For life to make sense it needs purpose” (39).

“The problem is not that we lack resolve, but that it so often turns out to be misplaced” (40).

“A purpose may be no more than a set of images and words, but we can still be totally committed to it. Such resolve entails aspiration, appreciation, and conviction: I aspire to waken, I appreciates its value, and I am convinced it is possible. This is a focused act that encompasses the whole person. Aspiration is as much a bodily longing as an intellectual desire; appreciation is as much a passion as a preference; conviction as much an intuition as a rational conclusion. Irrespective of the purpose to which we are committed, when such feelings are aroused, life is infused with meaning” (40).

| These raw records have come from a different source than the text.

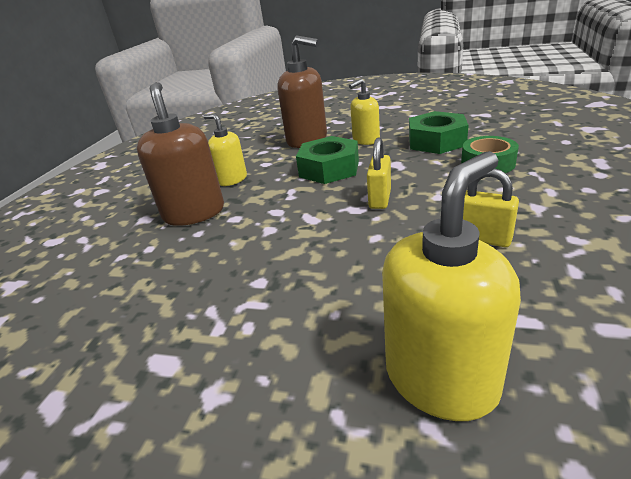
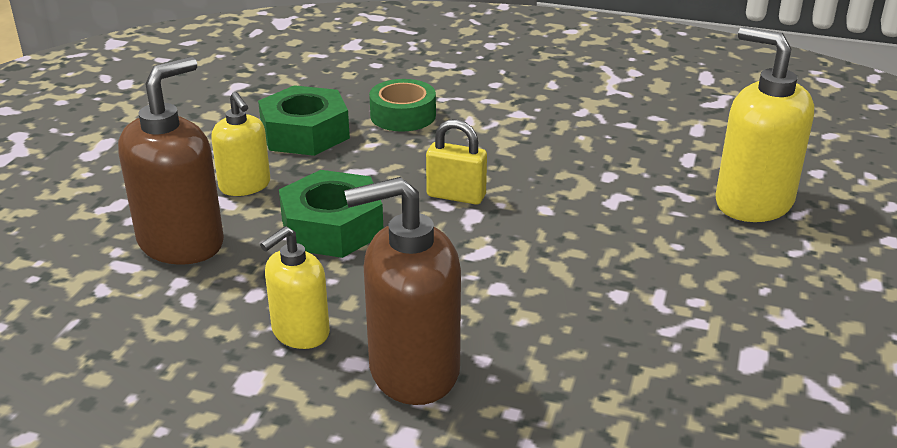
camera: 90 degrees left, 0 degrees up
yellow padlock [463,169,519,247] -> none

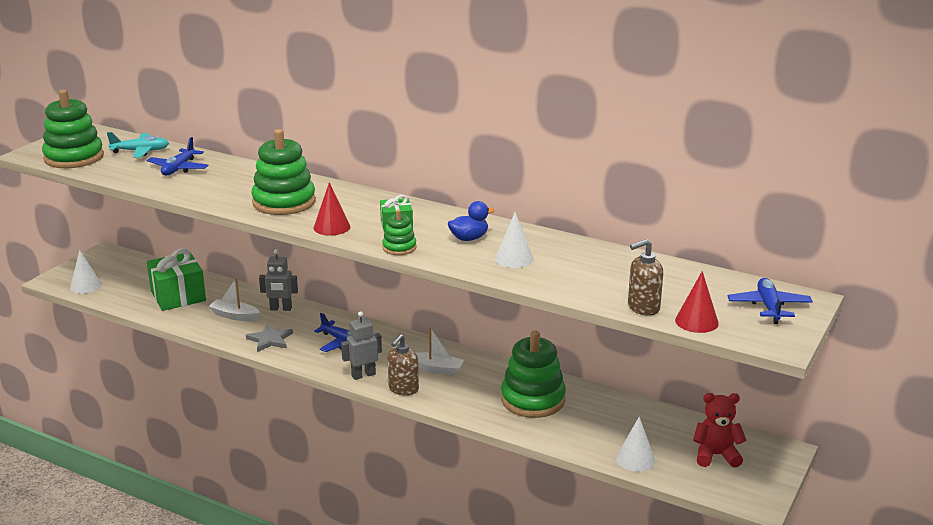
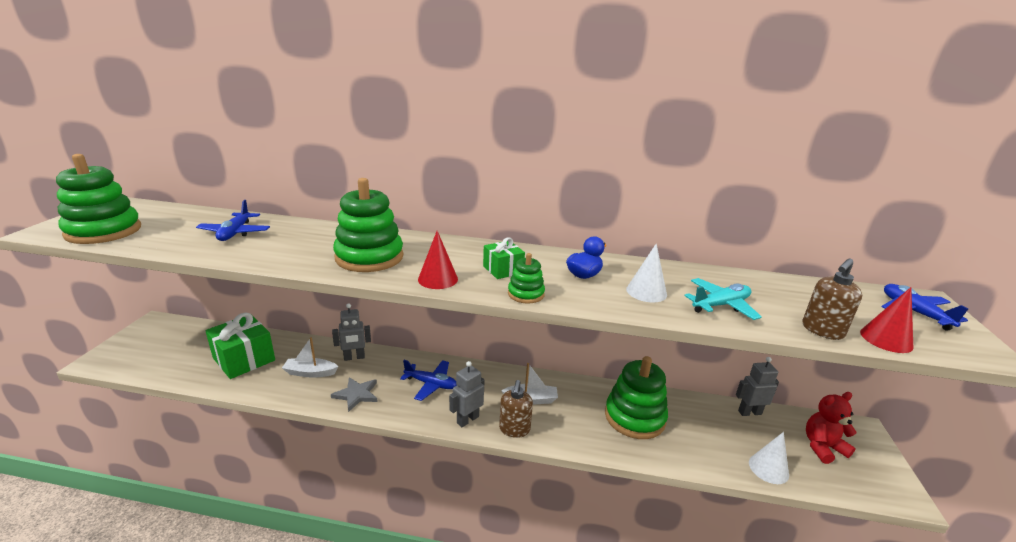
camera: 20 degrees left, 0 degrees up
white cone [70,250,102,294] -> none
turquoise plane [107,132,169,158] -> turquoise plane moved to [684,278,762,320]
none -> grey robot [736,357,779,416]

“Dharma practice is founded on resolve. This is not an emotional conversion, a devastating realization of the error of our ways, a desperate urge to be good, but an ongoing heartfelt reflection on priorities, values, and purpose. We need to keep taking stock of our life in an unsentimental, uncompromising way” (41).

Freedom

“Freedom is never absolute; it is always relative to something else: freedom from constraints, freedom to act, freedom for others” (93).

“The questioning that emerges from unknowing differs from conventional inquiry in that it has no interest in finding an answer. This questioning starts at the point where descriptions and explanations end. It has already let go of the constraints and limitations of conceptual categories. It recognizes that mysteries are not solved as though they were problems and then forgotten. The deeper we penetrate a mystery, the more mysterious it becomes.

This perplexed questioning is the central path itself” (98).

Comments

All in all I enjoyed this book and look forward to reading Batchelor’s Confession of a Buddhist Atheist, although, without having yet read it, I will say that I prefer the agnosticism of this book. I also look forward to re-reading this one and engaging more fully with some if its ideas.